• EXERCISE GOAL: Set out exactly every line of the entries below, starting at the line that holds "left hip: (599, 344)" and stopping after the line that holds "right eye: (778, 359)".

• DATASET CONTENT:
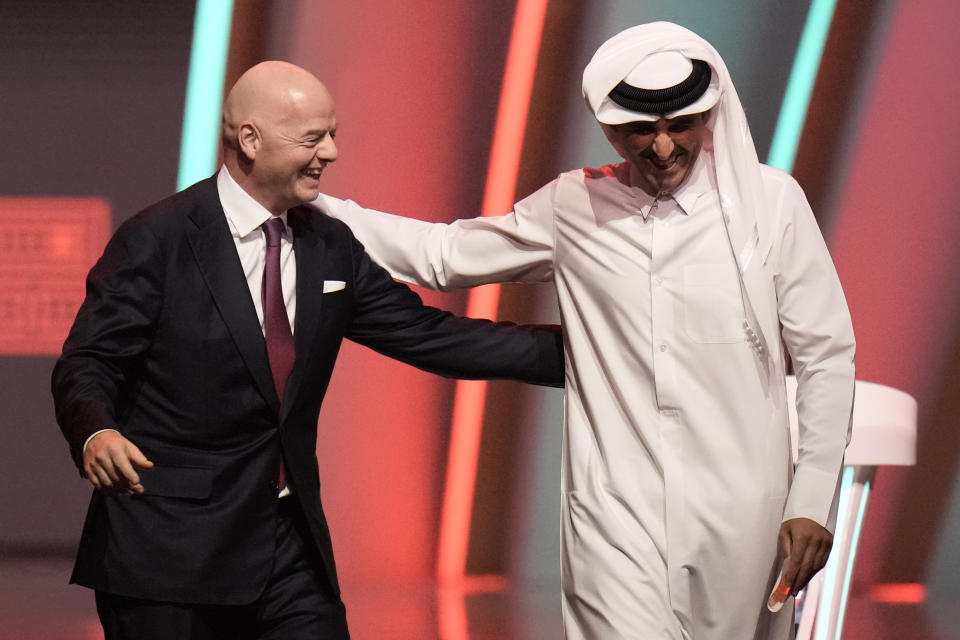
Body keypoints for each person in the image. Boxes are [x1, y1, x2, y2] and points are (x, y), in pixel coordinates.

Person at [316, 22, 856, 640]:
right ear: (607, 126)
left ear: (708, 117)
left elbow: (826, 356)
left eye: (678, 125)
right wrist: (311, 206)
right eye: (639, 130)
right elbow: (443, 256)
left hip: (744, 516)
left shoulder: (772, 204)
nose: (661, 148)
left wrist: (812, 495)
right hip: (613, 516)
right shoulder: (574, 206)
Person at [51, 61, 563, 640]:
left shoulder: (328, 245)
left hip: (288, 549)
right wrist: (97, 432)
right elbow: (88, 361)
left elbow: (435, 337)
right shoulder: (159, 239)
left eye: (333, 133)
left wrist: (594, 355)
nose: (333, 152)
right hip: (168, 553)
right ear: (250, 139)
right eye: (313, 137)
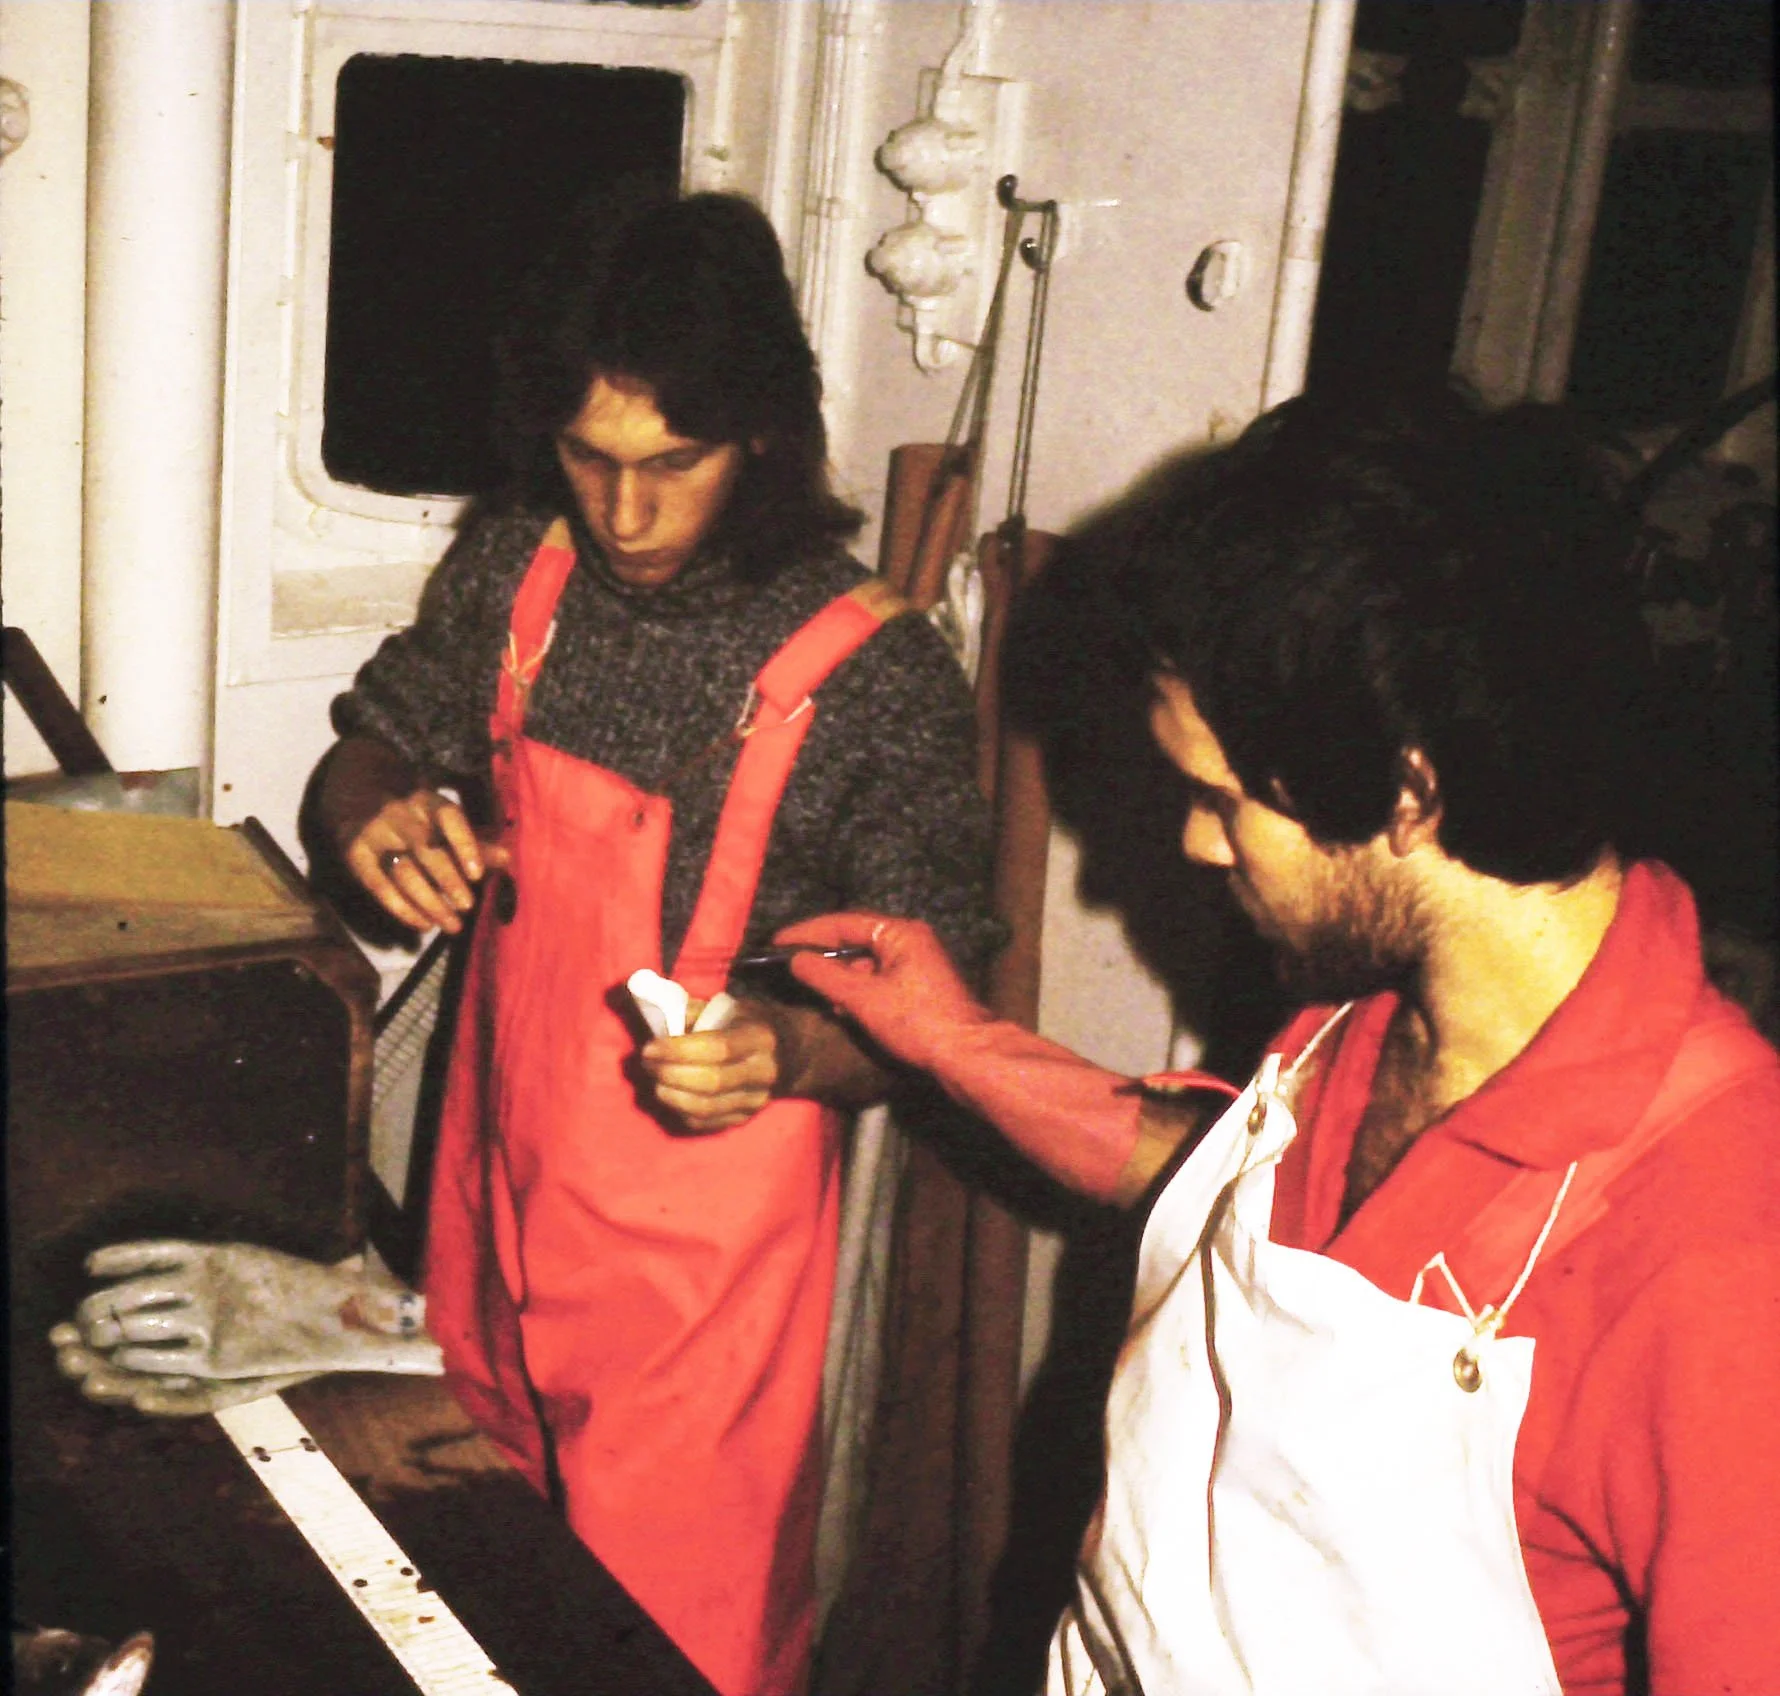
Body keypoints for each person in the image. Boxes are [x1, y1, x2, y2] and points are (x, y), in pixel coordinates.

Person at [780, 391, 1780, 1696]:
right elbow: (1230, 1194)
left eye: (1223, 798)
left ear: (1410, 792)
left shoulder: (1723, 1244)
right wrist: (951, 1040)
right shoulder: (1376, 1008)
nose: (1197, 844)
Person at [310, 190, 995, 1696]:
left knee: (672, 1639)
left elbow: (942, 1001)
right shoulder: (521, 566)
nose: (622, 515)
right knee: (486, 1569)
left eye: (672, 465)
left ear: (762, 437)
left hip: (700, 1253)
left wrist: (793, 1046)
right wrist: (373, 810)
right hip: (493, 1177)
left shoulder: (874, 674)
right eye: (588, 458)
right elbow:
...
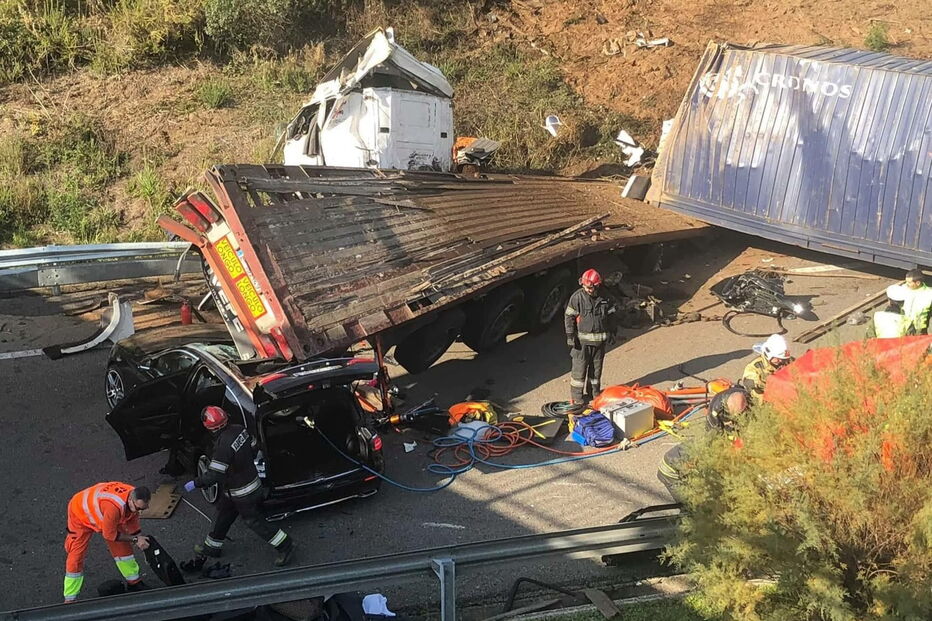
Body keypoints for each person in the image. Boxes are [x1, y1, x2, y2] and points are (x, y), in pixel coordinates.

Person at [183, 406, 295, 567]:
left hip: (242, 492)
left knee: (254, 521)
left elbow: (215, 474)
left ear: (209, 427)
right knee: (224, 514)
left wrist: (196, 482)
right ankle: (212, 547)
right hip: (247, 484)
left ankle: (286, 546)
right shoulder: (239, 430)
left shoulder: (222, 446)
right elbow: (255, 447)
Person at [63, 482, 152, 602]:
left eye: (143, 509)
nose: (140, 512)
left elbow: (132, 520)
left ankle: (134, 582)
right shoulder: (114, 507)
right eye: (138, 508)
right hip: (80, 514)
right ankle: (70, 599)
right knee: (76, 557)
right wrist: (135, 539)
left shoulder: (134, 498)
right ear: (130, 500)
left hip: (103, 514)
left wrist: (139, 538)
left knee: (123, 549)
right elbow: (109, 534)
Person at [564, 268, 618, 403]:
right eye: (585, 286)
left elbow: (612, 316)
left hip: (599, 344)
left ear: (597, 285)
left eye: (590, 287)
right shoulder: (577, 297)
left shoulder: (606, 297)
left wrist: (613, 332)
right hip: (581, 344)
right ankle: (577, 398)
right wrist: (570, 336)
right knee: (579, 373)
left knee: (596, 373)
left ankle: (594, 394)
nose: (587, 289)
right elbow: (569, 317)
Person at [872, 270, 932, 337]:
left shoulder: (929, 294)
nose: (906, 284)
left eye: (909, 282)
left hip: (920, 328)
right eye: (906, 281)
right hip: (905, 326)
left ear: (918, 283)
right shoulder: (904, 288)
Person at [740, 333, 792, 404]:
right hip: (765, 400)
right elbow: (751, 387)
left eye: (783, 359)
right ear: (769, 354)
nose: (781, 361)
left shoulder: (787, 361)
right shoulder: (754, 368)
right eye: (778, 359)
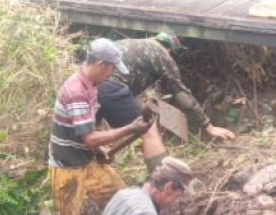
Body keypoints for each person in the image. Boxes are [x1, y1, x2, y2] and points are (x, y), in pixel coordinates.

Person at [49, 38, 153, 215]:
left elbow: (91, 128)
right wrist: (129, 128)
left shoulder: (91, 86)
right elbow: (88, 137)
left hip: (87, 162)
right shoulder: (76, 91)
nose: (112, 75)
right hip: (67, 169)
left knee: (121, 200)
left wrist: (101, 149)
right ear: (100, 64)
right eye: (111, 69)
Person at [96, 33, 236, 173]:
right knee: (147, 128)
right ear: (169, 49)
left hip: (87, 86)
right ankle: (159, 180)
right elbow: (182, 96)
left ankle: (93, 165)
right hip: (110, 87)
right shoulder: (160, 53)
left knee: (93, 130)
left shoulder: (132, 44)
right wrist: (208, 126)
---
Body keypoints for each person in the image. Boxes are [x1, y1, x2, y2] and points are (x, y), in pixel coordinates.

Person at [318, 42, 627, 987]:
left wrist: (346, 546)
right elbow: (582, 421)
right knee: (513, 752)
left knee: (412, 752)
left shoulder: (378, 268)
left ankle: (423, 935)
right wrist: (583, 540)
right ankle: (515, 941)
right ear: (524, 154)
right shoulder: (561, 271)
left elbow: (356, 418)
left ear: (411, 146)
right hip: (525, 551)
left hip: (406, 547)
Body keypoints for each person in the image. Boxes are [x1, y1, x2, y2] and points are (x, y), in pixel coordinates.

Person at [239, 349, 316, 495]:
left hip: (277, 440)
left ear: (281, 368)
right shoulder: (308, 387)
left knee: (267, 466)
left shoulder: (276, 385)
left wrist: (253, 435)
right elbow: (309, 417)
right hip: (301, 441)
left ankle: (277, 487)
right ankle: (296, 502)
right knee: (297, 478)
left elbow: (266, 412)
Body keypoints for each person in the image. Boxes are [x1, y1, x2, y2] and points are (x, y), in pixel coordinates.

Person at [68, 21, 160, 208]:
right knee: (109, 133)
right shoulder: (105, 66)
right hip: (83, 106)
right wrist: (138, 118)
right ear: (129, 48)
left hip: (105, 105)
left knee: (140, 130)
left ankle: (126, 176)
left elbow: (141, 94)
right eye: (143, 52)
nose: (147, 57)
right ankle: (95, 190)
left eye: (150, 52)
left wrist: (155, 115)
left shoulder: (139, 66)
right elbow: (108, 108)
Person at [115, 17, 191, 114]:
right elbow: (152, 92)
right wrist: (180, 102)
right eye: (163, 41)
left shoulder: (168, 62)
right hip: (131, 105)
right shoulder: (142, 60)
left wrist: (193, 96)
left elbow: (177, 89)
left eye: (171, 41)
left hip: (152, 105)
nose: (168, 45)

• SOLUTION FOR THIS EXERCISE:
left hip: (599, 344)
left ear: (597, 285)
left eye: (590, 287)
right shoulder: (577, 297)
left shoulder: (606, 297)
left wrist: (613, 332)
right hip: (581, 344)
right ankle: (577, 398)
right wrist: (570, 336)
right knee: (579, 373)
left knee: (596, 373)
left ankle: (594, 394)
nose: (587, 289)
right elbow: (569, 317)
Person at [872, 270, 932, 337]:
left shoulder: (929, 294)
nose: (906, 284)
left eye: (909, 282)
left hip: (920, 328)
right eye: (906, 281)
right hip: (905, 326)
left ear: (918, 283)
right shoulder: (904, 288)
Person at [740, 333, 792, 404]:
right hip: (765, 400)
right elbow: (751, 387)
left eye: (783, 359)
right ear: (769, 354)
nose: (781, 361)
left shoulder: (787, 361)
right shoulder: (754, 368)
right eye: (778, 359)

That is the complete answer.